While working in Phillip Sharp's lab in 1976, Berget started investigating RNA in the cellular cytoplasm and how they were connected to the structure of the genome of adenovirus. She used electron microscopy to visually inspect the structural differences. The lab's technician, Claire Moore, began using R-loop analysis to be able to map a string of RNA on a DNA template and hybridize them, allowing for the isolation of what genes the RNA was sequenced from. Using adenovirus to infect human cells, Berget then purified the messenger RNA (mRNA) from the virus replicating in the cells and hybridized them with the cellular human DNA with Moore and the R-loop analysis process. The R-loop micrographs had an unexpected discrepancy however, with the normal R-loops featuring pieces of RNA extending out from them. Other scientists had found that adenovirus RNA in the cell nucleus is generally longer than the RNA produced in the cytoplasm, so Berget, Moore, and Sharp decided they must just be artifacts that were added on during the hybridization process.[10]
To fix this, they removed the opposite side of the DNA strand so the RNA sequence would have no competition in binding to its DNA strand counterpart, but the extended tails persisted. Multiple months and experiments to try and remove the tails by perfecting other parts of the hybridization process failed. But Berget's compilation of the data they had collected suggested that perhaps the tail sequences were from a different part of the adenovirus sequence, prompting them to use a longer DNA sequence from the human cells. This was successful, causing the tails to bind to a further part of the DNA and forming the R-loops, proving the discovery of RNA splicing and split genes. Berget, Moore, and Sharp had found out that the reason why nuclear mRNA is longer is because the cytoplasmic mRNA has introns spliced out to allow for protein synthesis.[11] [12] They published this finding in PNAS in August 1977.[13]
After establishing her own laboratory, Berget began work investigating the deeper features of RNA splicing and how introns and exons are processed and what biochemical mechanisms are involved. Using uridine triphosphate marked with a radioisotope, her lab was able to produce multiple radioactive RNA substrates for study each week, along with using HeLa cells to obtain nuclear DNA extracts.[7] This led her to develop an exon definition model that explained how different splice sites allowed for cellular communication between one exon location and the others in a sequence during RNA transcription, making the sites dependent on each other.[14] In the late 1980's, she found that by destroying specific snurps involved in splicing, she could prevent the process from happening at all.[15]
Berget's lab proposed in a 1990 paper that for organisms with longer stretches of introns between each exon, such as vertebrates, that there must be some other system capable of identifying the exon sequences themselves. The paper noted that the existence of a downstream splicing location was necessary for an upstream intron to be spliced, giving credence to some sort of recognition complex of proteins.[16] They expanded, in 1998, on the mechanisms of differential splicing choices, such as between the pre-mRNA for calcitonin versus CGRP, by showing that there is some sort of "splicing factor" that binds to the splicing site in order to cause polyadenylation upstream of that binding location.[17]
Berget is a member of the advisory council for the Center for Scientific Review, which oversees 70% of the National Institute for Health's annual grant applications.[18]
Berget was given the 1996 Outstanding Achievement Award from the University of Minnesota for alumni who have made significant accomplishments in their scientific field.[19]

━━━━━━━━━━━━━━━━━━━━

=== Problem to solve ===
According to the passage on Berget's research, why did Berget, Moore, and Sharp switch to a longer DNA sequence from human cells? Answer in one to three sentences. Rely only on the passage on Berget's research.

(Collected data entries)
━━━━━━━━━━━━━━━━━━━━

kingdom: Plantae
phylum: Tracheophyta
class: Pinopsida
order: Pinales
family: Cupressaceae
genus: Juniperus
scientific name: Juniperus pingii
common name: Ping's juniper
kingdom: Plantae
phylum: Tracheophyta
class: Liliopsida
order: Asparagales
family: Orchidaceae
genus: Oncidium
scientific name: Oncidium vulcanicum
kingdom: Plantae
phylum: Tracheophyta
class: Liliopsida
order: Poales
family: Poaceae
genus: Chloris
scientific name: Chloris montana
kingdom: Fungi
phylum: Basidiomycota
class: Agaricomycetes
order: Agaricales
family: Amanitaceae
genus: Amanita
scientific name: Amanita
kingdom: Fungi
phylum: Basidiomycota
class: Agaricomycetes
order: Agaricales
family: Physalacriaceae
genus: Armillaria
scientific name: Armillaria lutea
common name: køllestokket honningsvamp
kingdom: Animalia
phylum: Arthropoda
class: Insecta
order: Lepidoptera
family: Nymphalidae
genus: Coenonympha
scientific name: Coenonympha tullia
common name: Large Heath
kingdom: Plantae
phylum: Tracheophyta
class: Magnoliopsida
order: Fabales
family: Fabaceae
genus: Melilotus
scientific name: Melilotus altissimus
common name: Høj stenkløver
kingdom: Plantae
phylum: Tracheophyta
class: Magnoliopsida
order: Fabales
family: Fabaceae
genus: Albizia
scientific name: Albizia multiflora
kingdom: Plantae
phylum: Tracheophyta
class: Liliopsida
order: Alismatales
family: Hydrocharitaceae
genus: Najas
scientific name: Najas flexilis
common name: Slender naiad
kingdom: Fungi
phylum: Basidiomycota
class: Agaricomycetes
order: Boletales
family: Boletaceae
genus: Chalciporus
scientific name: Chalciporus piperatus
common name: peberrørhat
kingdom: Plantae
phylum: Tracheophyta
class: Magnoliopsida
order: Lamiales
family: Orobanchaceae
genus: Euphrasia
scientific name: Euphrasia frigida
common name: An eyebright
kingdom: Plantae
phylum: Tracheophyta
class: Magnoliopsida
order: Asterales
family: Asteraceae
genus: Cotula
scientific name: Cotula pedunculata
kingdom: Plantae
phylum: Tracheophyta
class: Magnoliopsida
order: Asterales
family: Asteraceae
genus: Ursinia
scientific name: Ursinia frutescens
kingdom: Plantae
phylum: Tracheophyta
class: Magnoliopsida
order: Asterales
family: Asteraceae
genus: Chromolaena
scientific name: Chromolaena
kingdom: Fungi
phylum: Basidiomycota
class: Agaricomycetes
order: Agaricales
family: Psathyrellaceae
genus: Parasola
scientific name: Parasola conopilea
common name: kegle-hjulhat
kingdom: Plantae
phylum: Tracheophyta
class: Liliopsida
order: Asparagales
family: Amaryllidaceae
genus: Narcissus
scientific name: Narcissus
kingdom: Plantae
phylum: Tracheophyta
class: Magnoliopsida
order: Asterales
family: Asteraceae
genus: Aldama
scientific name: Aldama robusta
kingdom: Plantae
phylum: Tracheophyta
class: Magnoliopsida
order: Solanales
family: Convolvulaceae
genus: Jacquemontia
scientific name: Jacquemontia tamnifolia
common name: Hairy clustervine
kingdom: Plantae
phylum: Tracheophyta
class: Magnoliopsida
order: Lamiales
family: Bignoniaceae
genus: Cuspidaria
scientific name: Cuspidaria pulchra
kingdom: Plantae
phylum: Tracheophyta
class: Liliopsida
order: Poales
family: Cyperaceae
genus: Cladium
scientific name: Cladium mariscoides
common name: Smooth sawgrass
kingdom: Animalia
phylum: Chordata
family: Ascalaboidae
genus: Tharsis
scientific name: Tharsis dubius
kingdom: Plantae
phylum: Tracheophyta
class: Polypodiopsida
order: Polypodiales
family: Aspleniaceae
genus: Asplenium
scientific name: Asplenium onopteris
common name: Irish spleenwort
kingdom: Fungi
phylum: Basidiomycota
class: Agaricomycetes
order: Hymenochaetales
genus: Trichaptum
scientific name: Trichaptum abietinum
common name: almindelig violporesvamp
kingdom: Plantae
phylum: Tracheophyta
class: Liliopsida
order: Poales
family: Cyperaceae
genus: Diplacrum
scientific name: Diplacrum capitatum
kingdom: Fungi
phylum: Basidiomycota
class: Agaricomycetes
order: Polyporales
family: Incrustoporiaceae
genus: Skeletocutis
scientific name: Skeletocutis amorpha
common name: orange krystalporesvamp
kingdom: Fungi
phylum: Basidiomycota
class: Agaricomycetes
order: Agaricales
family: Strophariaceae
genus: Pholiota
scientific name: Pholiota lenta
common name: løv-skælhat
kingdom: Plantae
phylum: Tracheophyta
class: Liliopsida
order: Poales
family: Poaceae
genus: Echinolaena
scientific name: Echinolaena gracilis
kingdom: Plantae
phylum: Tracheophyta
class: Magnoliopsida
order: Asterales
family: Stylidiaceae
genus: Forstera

━━━━━━━━━━━━━━━━━━━━

=== Written response ===
Berget's compilation of the collected data suggested that the tail sequences might come from a different part of the adenovirus sequence. That possibility prompted the team to use a longer DNA sequence from the human cells.